— Тощая селедка, на вид лет четырнадцать, — доложила я. — Сейчас сидит у меня в комнате, таращится в телефон.
— Небось, на наследство нацелилась, — авторитетно заявила труженица рынка. — Сначала переночевать, потом недельку пожить…
— Там… Там черт сидит! — завопил полковник, возникая на пороге своей комнаты, — Помогите! Он меня утащить хочет!
— Какой черт? — хором спросил цветник — Лиза тоже высунулась из комнаты.
— Рогатый, — ответил Жека.
За его спиной возник Максимилиан, на челе которого лежала печать озабоченности.
— Лизонька, как ты думаешь?.. — нахмурился он.
Услышав его голос, Жека завизжал и опрометью бросился в подъезд.
— Что с папой? — выглянула к нам Леночка.
— Деточка, не волнуйся. Папе стало нехорошо. Сейчас мы ему вызовем врача.
— Белка, что ли? — осведомилась полковничья дочь. — Вот засада! Кто же меня на поезд погрузит?
— Я. Все будет в порядке, не переживай.
Чтобы сказать эти слова, мне пришлось сделать невероятное усилие. Но сказать было надо, и я это сделала. Максимилиан свинья, но я-то — нет! Я — первая, кто виновен в Леночкиных несчастьях. Не было бы здесь Феликса, не было бы и Максимилиана. И провела бы Леночка с папой спокойный вечер. Он ведь даже пиво из магазина не принес — я сама в кулек заглядывала, там только бутылка лимонада болталась.

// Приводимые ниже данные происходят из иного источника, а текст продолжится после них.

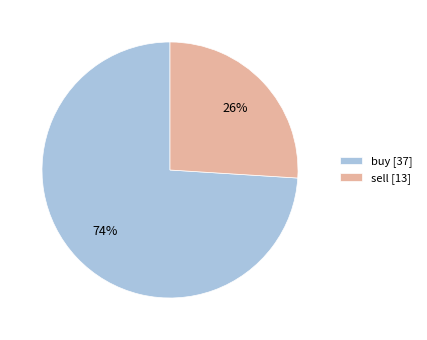

What is the ratio of the value at sell to the value at buy?

0.4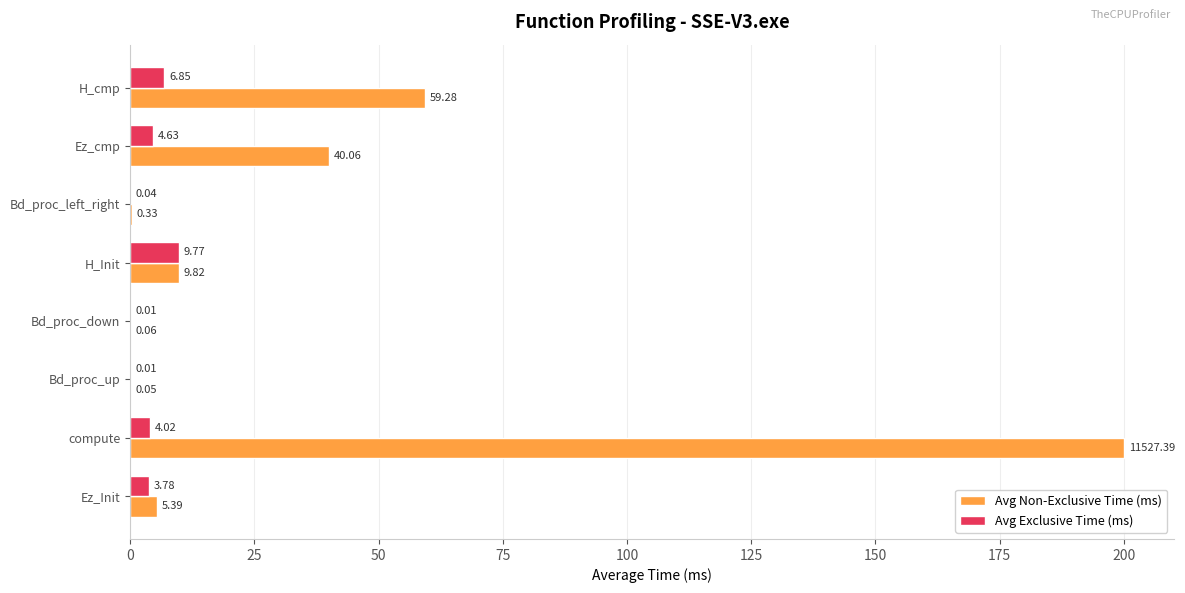

At which category is the sum across all series the highest?

compute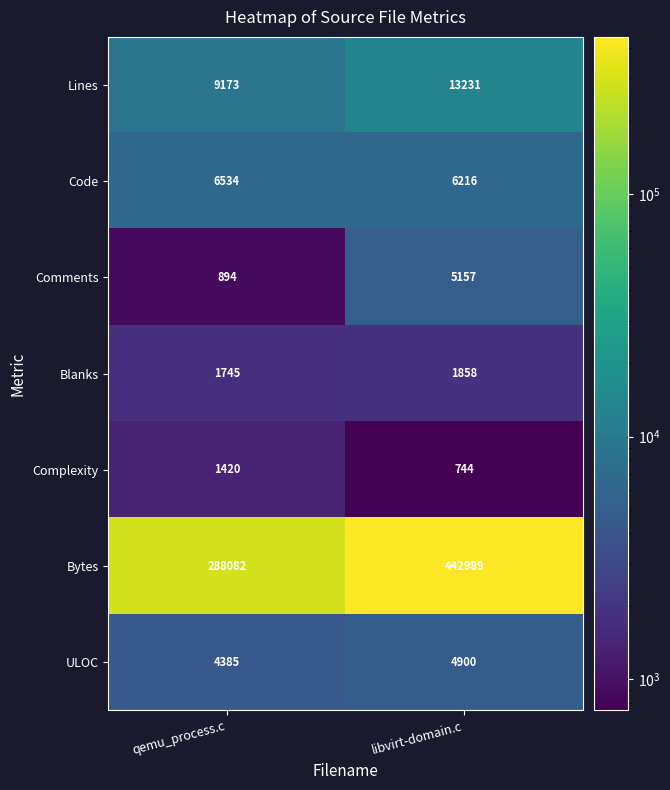

What is the difference between the maximum and minimum values in the Code series?

318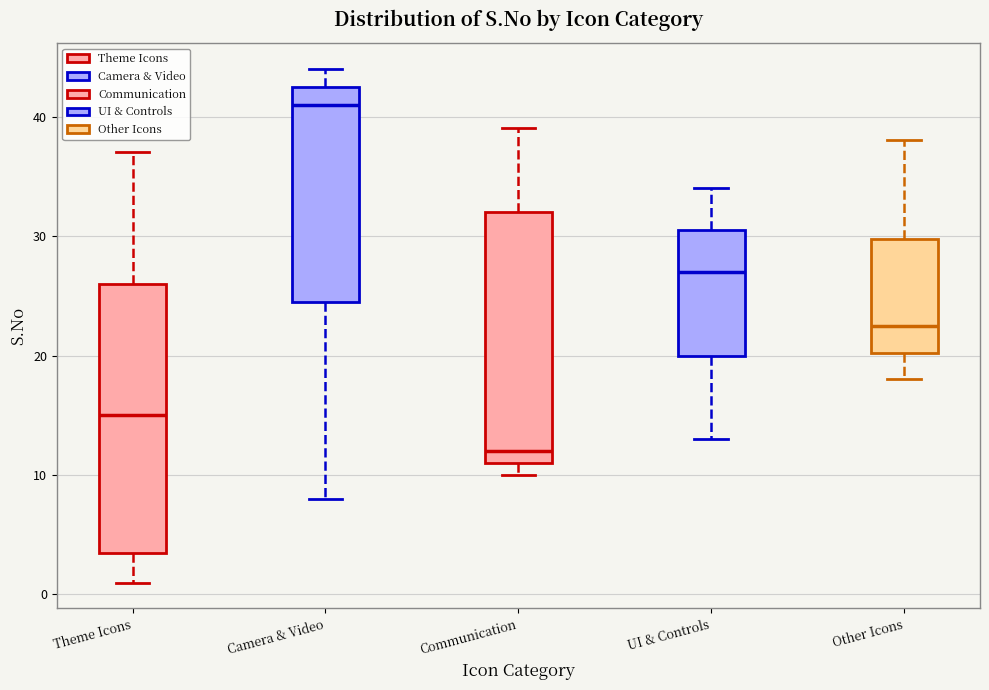

Reading left to right, read every box against the y-axis: the position of its median line, the range the box covers, and the ends of its whiskers. The values are not printed on the chart, so give them approximately, as read against the axis.

Theme Icons: median 15, box 4 to 26, whiskers 1 to 37
Camera & Video: median 41, box 25 to 43, whiskers 8 to 44
Communication: median 12, box 11 to 32, whiskers 10 to 39
UI & Controls: median 27, box 20 to 31, whiskers 13 to 34
Other Icons: median 23, box 20 to 30, whiskers 18 to 38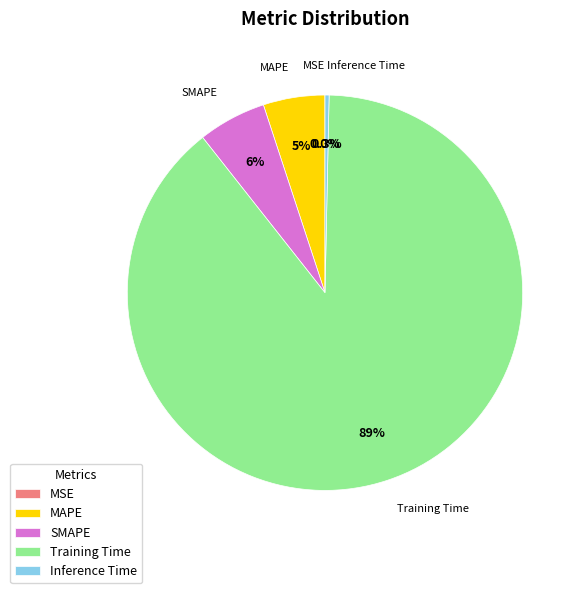

What is the total percentage of SMAPE and Inference Time?

5.9%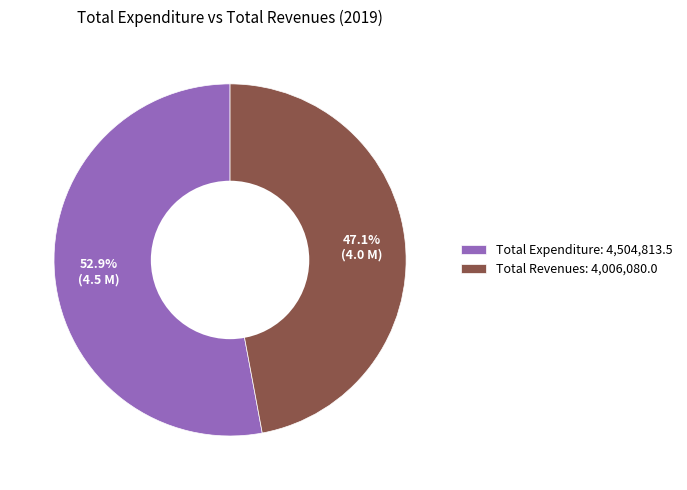

Which slice represents more than half of the pie?

Total Expenditure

— Спасибо, тетя Маша! — Леночка посмотрела на меня серьезно, серые глаза потемнели. — Извините, что я вам на голову свалилась. А все мама! Знает же, что папа — алкаш! Из-за этого они и развелись. Нашла, к кому меня посылать!
— Пойду с Андрюхой поболтаю, — прислушиваясь к крикам со двора, сказал Максимилиан. — Надо что-то делать. Жека совсем плох… За черта меня принял!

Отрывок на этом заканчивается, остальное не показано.